*** Selected excerpt Section Begins ***

# Outdoor tortoise enclosure



## RockyTheRussian (Aug 13, 2017)

So right now my Russian tortoise is living in an indoor enclosure but I think it's about time we move him to an outdoor enclosure until it starts to get cold again. We live in AZ so it's pretty hot. I was just wondering if you guys could give me any tips to housing a tortoise outside. What substrate do I use? Do you need any lamps? Do you need to keep him in a shaded spot or sunny spot? Ect. Thanks guys!


----------



## theguy67 (Aug 13, 2017)

You don't need any lamps, unless you make a night box, then you could add a CHE, or other heat source for cold nights.

Being in Arizona, heat may be an issue but one I'm sure you can work around. I'm not familiar with Russians, but a sprinkler system may be beneficial to cool the enclosure during the hottest parts of the day. Even if it was a mist for 2 minutes, this can help a lot.

Shade will be important too, so artificial burrows (hides burried under a few inches of dirt), shade cloths, and plants are all great options.


----------



## RockyTheRussian (Aug 14, 2017)

theguy67 said:


> You don't need any lamps, unless you make a night box, then you could add a CHE, or other heat source for cold nights.
> 
> Being in Arizona, heat may be an issue but one I'm sure you can work around. I'm not familiar with Russians, but a sprinkler system may be beneficial to cool the enclosure during the hottest parts of the day. Even if it was a mist for 2 minutes, this can help a lot.

*** Selected excerpt Section Ends ***

» Instructions:
A – In the forum thread on outdoor tortoise enclosures, what does theguy67 suggest for cooling the enclosure during the hottest parts of the day?
B – Pick up the forum thread on outdoor tortoise enclosures after its last line and write what comes next.

*** Available data Section Begins ***

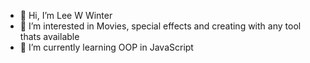 - 👋 Hi, I’m Lee W Winter
- 👀 I’m interested in Movies, special effects and creating with any tool thats available
- 🌱 I’m currently learning OOP in JavaScript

*** Available data Section Ends ***

» Answer list:
A – A sprinkler system, which helps a lot even if it only mists for 2 minutes.

B –
> 
> Shade will be important too, so artificial burrows (hides burried under a few inches of dirt), shade cloths, and plants are all great options.




Ok thank you. And for the dirt, would I just put it over the grass in the cage or does there need to be a bottom for the cage to keep dirt in?


----------



## theguy67 (Aug 14, 2017)

RockyTheRussian said:


> Ok thank you. And for the dirt, would I just put it over the grass in the cage or does there need to be a bottom for the cage to keep dirt in?



I've seen it done both ways. In my adult tortoise pen, I prefer for them to have access to the ground, in case they wish to dig (some) or nest. Maybe consider improving your soil by adding top soil or organic material.


----------



## MrMarg&me (Aug 15, 2017)

I have guinea pigs that spend nice afternoons in an outdoor enclosure. The ground is covered with hay. When the hay has composted a bit I rake it out and use it to mix in with a section of soil in my box turtles outdoor enclosure. The turtles enjoy digging and basking on the resulting pliable soil.


----------



## RockyTheRussian (Aug 26, 2017)

Hey guys! So I haven't started on the enclosure yet but I am going to have no bottom of the cage. So he will have access to the grass and I will also pour some dirt in for him to burrow. Since I live in AZ we have lots of scorpions. Will that be an issue to my tortoises safety? Can they get in the cage and sting him? Thx


----------



## theguy67 (Aug 26, 2017)

RockyTheRussian said:


> Hey guys! So I haven't started on the enclosure yet but I am going to have no bottom of the cage. So he will have access to the grass and I will also pour some dirt in for him to burrow. Since I live in AZ we have lots of scorpions. Will that be an issue to my tortoises safety? Can they get in the cage and sting him? Thx



That's a good question. I've never had issues with scorpions (that I know of), although there aren't that many around here. I primarily worry about fire ants.


----------



## Beasty_Artemis (Aug 27, 2017)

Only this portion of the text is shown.